Ein Beamter der Justizwache soll Amtsmissbrauch begangen haben, weil er ein aktuelles Foto eines geflüchteten Häftlings im Vollzugsinformationssystem des Bundes angesehen hat. Der Beamte ist nun nicht rechtskräftig freigesprochen.

Die Staatsanwältin hatte dem Angeklagten in der Verhandlung am Wiener Landesgericht Amtsmissbrauch unterstellt. Er hätte in bewusster Schädigungsabsicht seine Neugierde befriedigt, indem er das unter den Datenschutz fallende Foto betrachtete, nachdem er erfahren hatte, dass „Horror-Hans“ geflüchtet war.

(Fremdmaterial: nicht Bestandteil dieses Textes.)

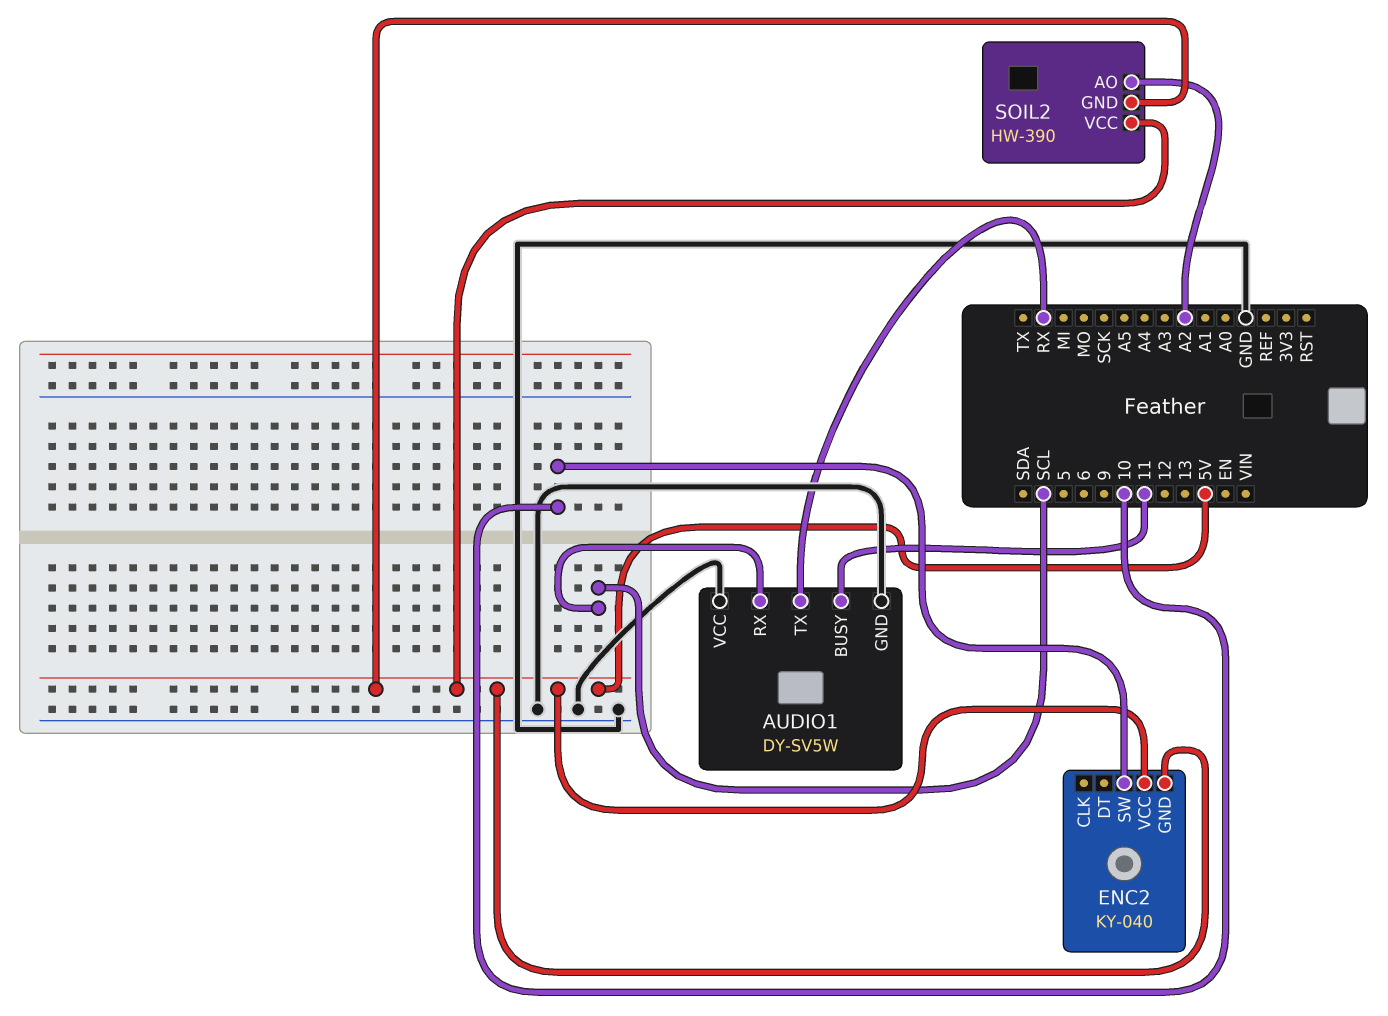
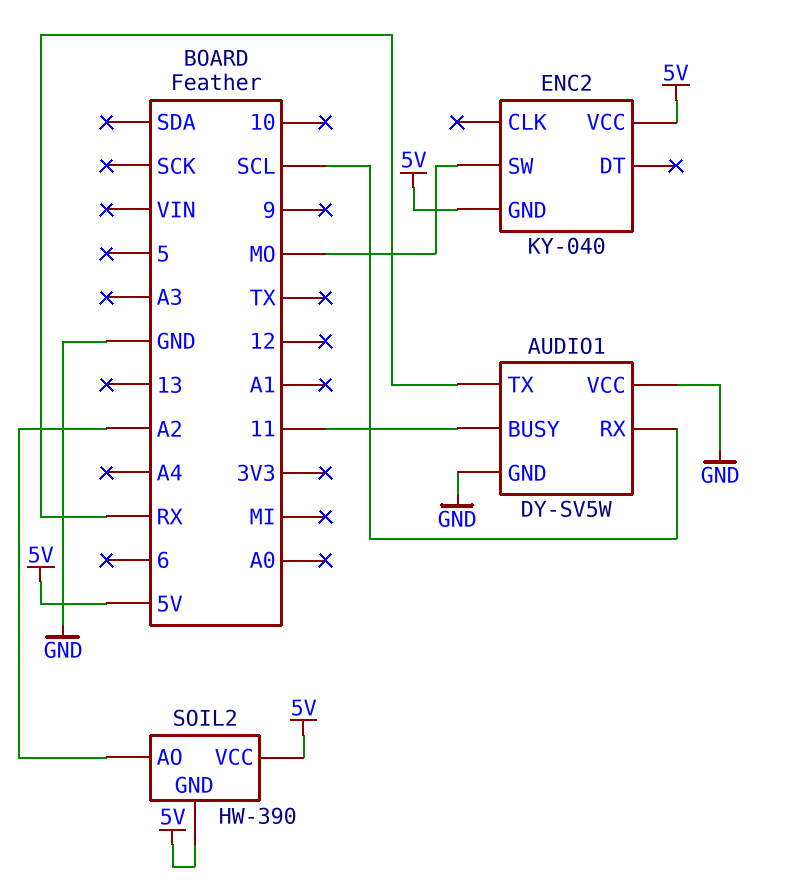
ENC2 pin SW: 10 -> MO

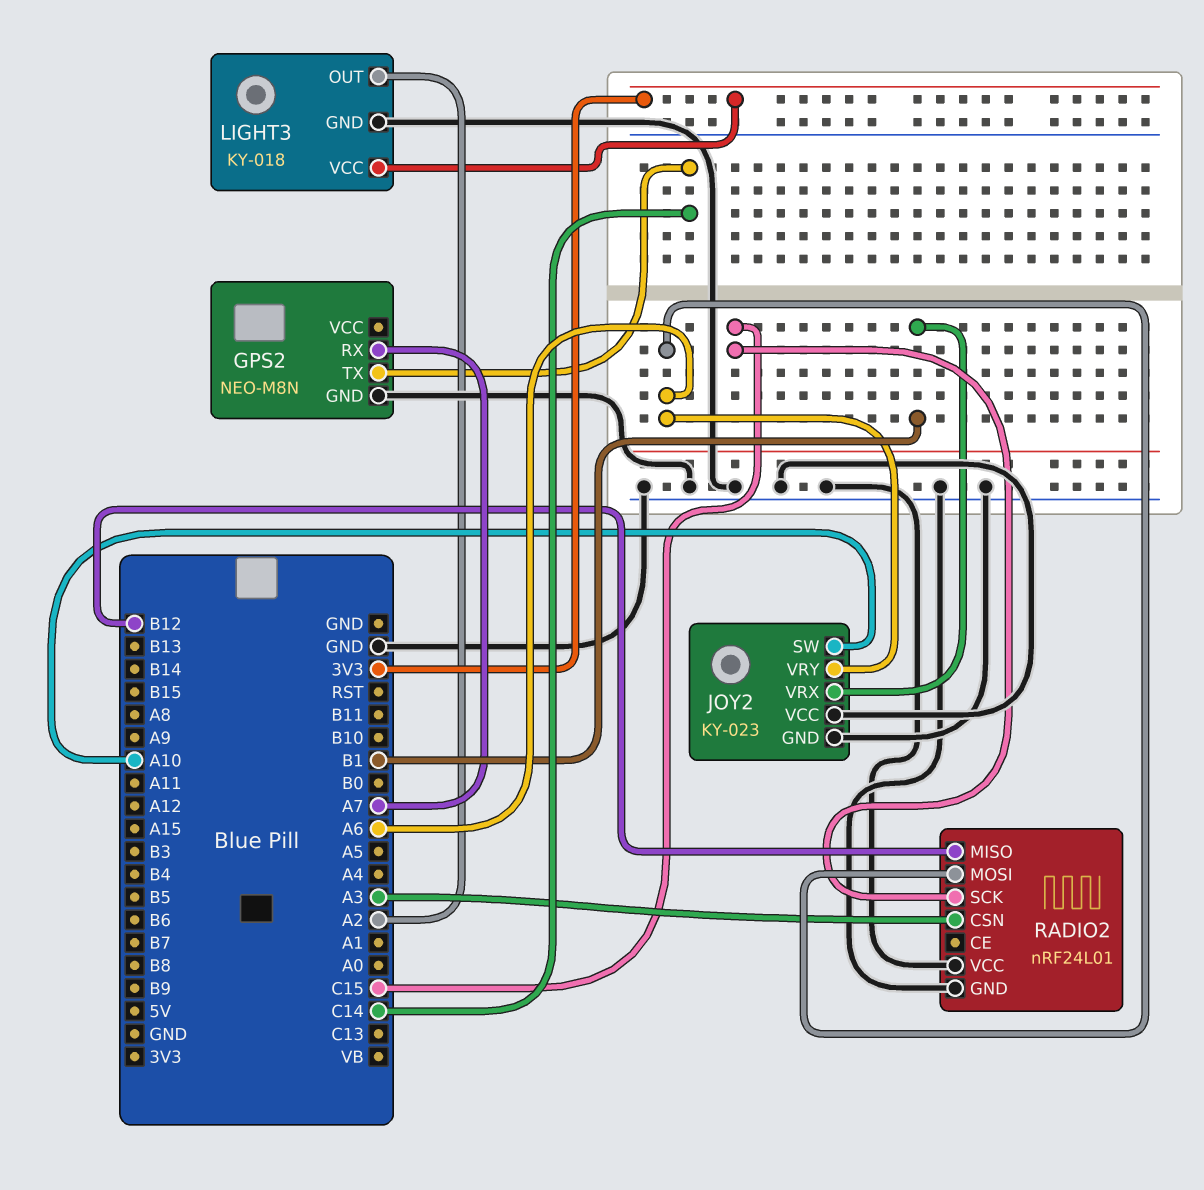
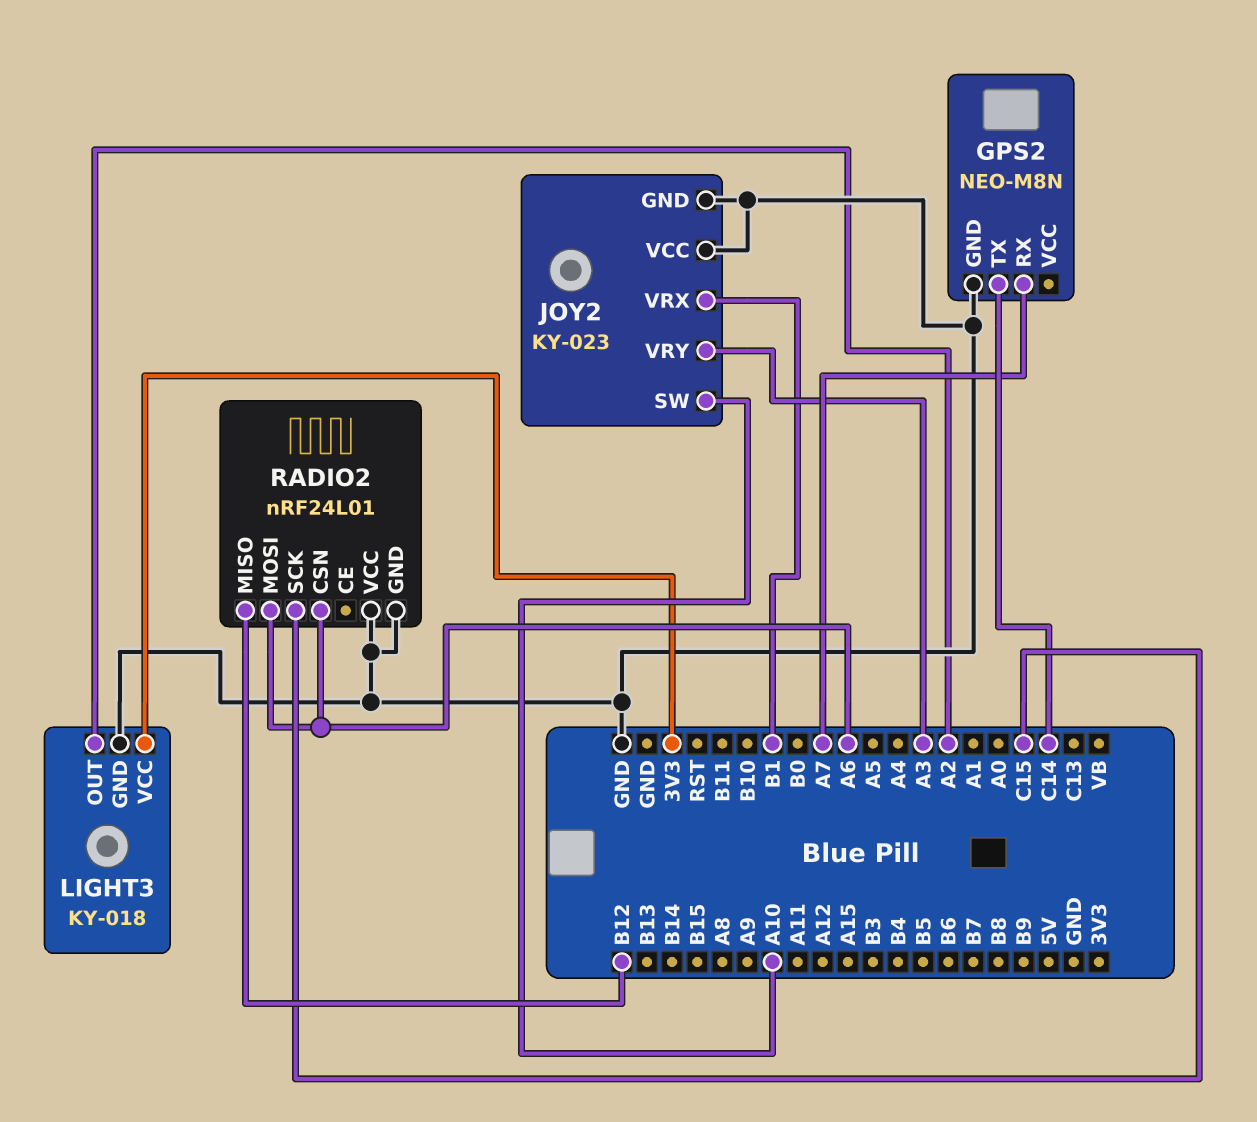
JOY2 pin VRY: A6 -> A3
RADIO2 pin CSN: A3 -> A6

Angeklagter wollte Flüchtigen wiedererkennen

Unter diesem Namen war ein psychisch Kranker justizintern bekannt, der im Juli 2011 als zurechnungsunfähiger und brandgefährlicher Gewalttäter in eine Anstalt für geistig abnorme Rechtsbrecher eingewiesen wurde. Der paranoid Schizophrene hatte wenige Monate zuvor in der Wiener Justizanstalt Josefstadt eine Psychiaterin als Geisel nehmen wollen, indem er die junge Ärztin mit selbst gebastelten Stichwaffen bedrohte. Als ihr ein Beamter zu Hilfe kam, stach der Häftling den Mann und verletzte diesen lebensgefährlich.

Der nun angeklagte Justizwachebeamte bekam im Juni 2016 mit, dass „Horror-Hans“ aus einer Einrichtung in der Steiermark ntwichen war. „Ich bewege mich sehr viel im öffentlichen Raum, bin viel in der Natur unterwegs“, erläuterte der 49-Jährige einem Schöffensenat. Er kannte „Horror-Hans“ persönlich und habe sich deshalb dessen aktuelles Äußeres einprägen wollen, um ihn im Fall einer zufälligen Begegnung wiedererkennen zu können: „Ich hätte dann die Exekutive verständigt und den Notruf gewählt.“

Angeklagter „Kandidat für Waschmittelwerbung“

„Er kann Waschmittelwerbung machen, so lupenrein ist seine Weste. Er hat alles richtig gemacht“, lobte Verteidiger Nikolaus Rast die Einstellung seines Mandanten. Dieser hätte in ausschließlich dienstlichem Interesse gehandelt: „Er zeigt Einsatz, ist motiviert. Und dafür sitzt er nun hier. Ist es das, was die Staatsanwaltschaft St. Pölten will? Dienst nach Vorschrift oder Ich-mach-gar-nix-mehr?“

„Ich sehe es als ureigenste Aufgabe der Justizwache, an der Suche nach einem Geflüchteten mitzuwirken. Entweder durch Identifizierung oder Anhaltung“, stellte Peter Hofkirchner, der stellvertretende Leiter der JA Josefstadt im Zeugenstand fest. Das Gericht schloss sich dieser Sichtweise am Ende an. „Sie durften davon ausgehen, dass dienstliches Interesse vorliegt“, meinte die Vorsitzende. Dem Angeklagten sei es rein ums Anschauen des Fotos gegangen, das er nicht ausgedruckt und weitergegeben hätte.

Staatsanwältin erbat Bedenkzeit

Der Freispruch ist nicht rechtskräftig. Die Staatsanwältin erbat Bedenkzeit. Ein zweiter Justizwachebeamter, der ebenfalls das Foto von „Horror-Hans“ aufgerufen hatte, war bereits am vergangenen Mittwoch in erster Instanz freigesprochen worden.